Sara era respeitada e amada — e suas filhas também. Assim como muitas de suas filhas que viveram depois dela, Sara era “uma herdeira” com seu marido “da mesma graça de vida” — fisicamente no nascimento de Isaque (Salmos 127:3) e espiritualmente, seguindo o caminho de Deus (1 Pedro 1:4). O fato de Abraão amá-la e respeitá-la é visto em muitos incidentes na vida dela. Ele respeitou os desejos dela quanto a Hagar (Gênesis 16:6; veja também Gênesis 21:10, 14). Ele confiou a ela o cuidado sobre toda a sua casa em muitas ocasiões. Quando ela morreu aos cento e vinte e sete anos, ele lamentou a sua morte e com toda reverência sepultou o corpo dela na caverna de Macpela, perto do querido outeiro de Manre (Gênesis 23:1–20).

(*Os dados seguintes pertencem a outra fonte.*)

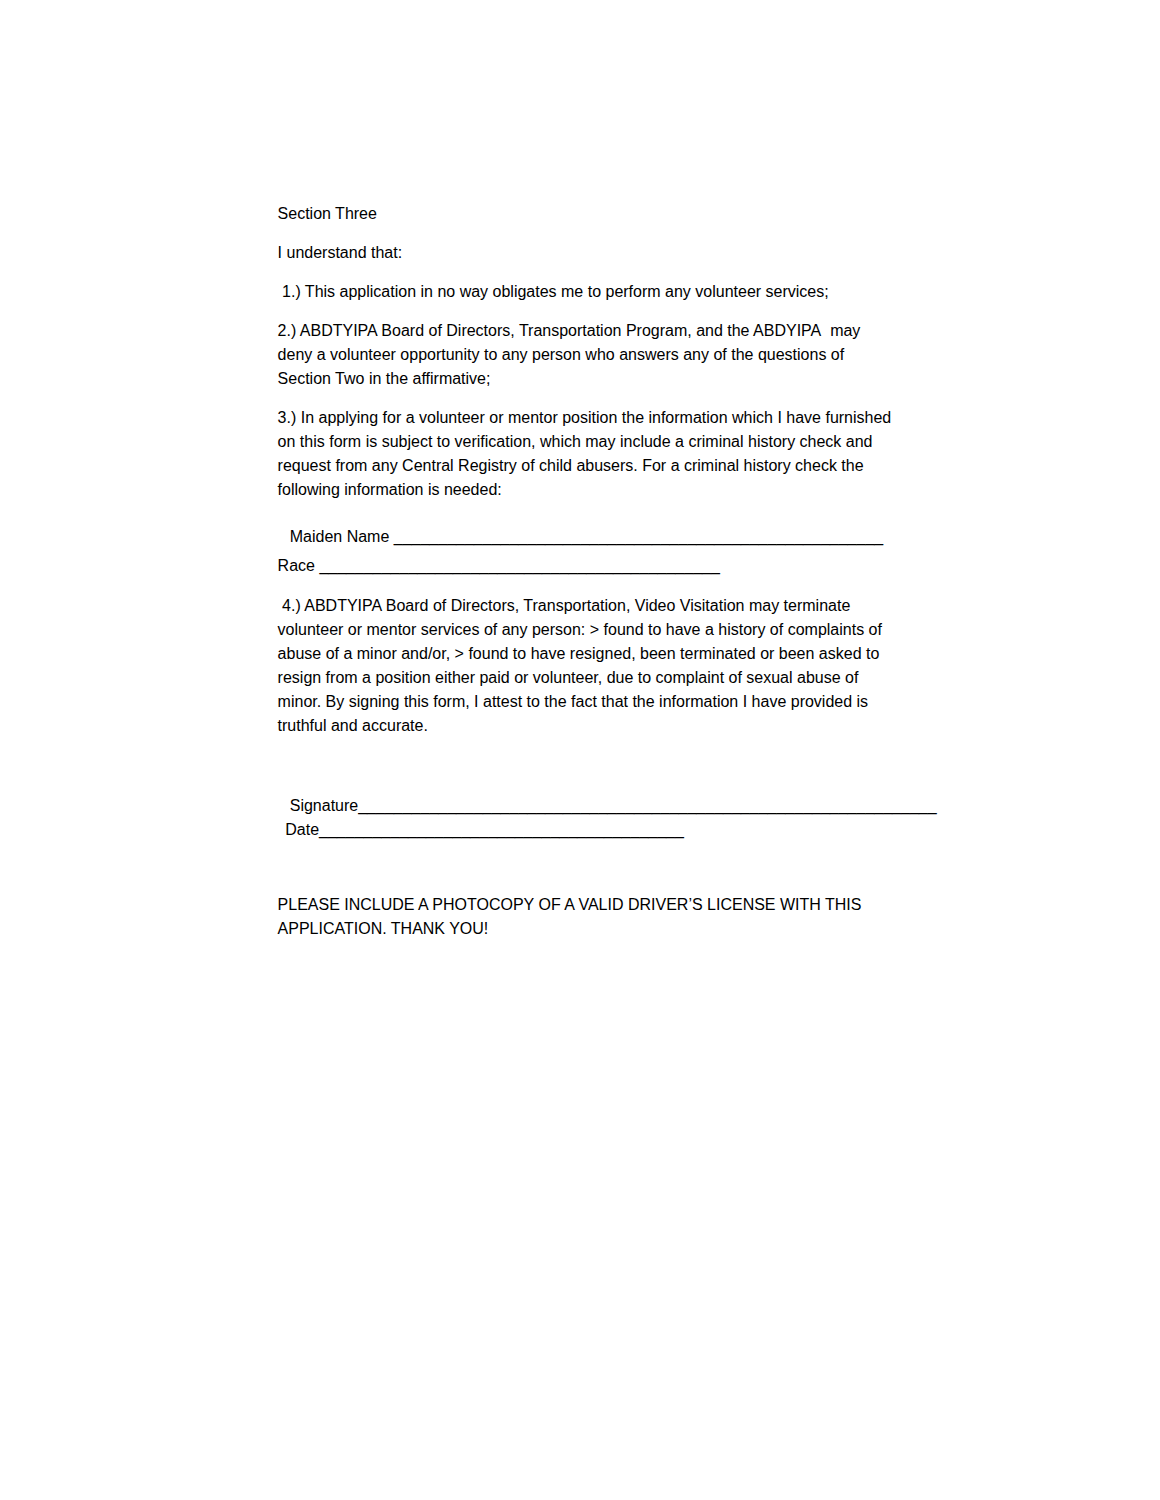Section Three
I understand that:
1.) This application in no way obligates me to perform any volunteer services;
2.) ABDTYIPA Board of Directors, Transportation Program, and the ABDYIPA may deny a volunteer opportunity to any person who answers any of the questions of Section Two in the affirmative;
3.) In applying for a volunteer or mentor position the information which I have furnished on this form is subject to verification, which may include a criminal history check and request from any Central Registry of child abusers. For a criminal history check the following information is needed:
Maiden Name _______________________________________________________
Race _____________________________________________
4.) ABDTYIPA Board of Directors, Transportation, Video Visitation may terminate volunteer or mentor services of any person: > found to have a history of complaints of abuse of a minor and/or, > found to have resigned, been terminated or been asked to resign from a position either paid or volunteer, due to complaint of sexual abuse of minor. By signing this form, I attest to the fact that the information I have provided is truthful and accurate.
Signature_________________________________________________________________
Date_________________________________________
PLEASE INCLUDE A PHOTOCOPY OF A VALID DRIVER’S LICENSE WITH THIS APPLICATION. THANK YOU!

Da mesma forma, uma filha de Sara deve ser amada e respeitada hoje. Seu marido deve estar ciente de que achou “o bem” e obteve “a benevolência do Senhor” (Provérbios 18:22). Quando ela é apreciada como deve, “levantam-se seus filhos e lhe chamam ditosa; seu marido a louva” (Provérbios 31:28).

CONCLUSÃO

O propósito desta lição foi, primeiramente, prestar tributo àquelas que já são filhas de Sara. Que Deus abençoe cada filha de Sara! Vocês são belas, e nós amamos vocês.

Além disso, esta lição é uma exortação para que todas as mulheres sejam filhas de Sara. Você é uma filha de Sara? O texto bíblico declara que, sendo uma mulher cristã, você é filha de Sara “se praticar o bem” (v. 6).

Você quer ser uma cristã? Precisa ser restaurada, deixando de ser uma cristã errante? Se você planeja “praticar o bem”, não espere mais um dia!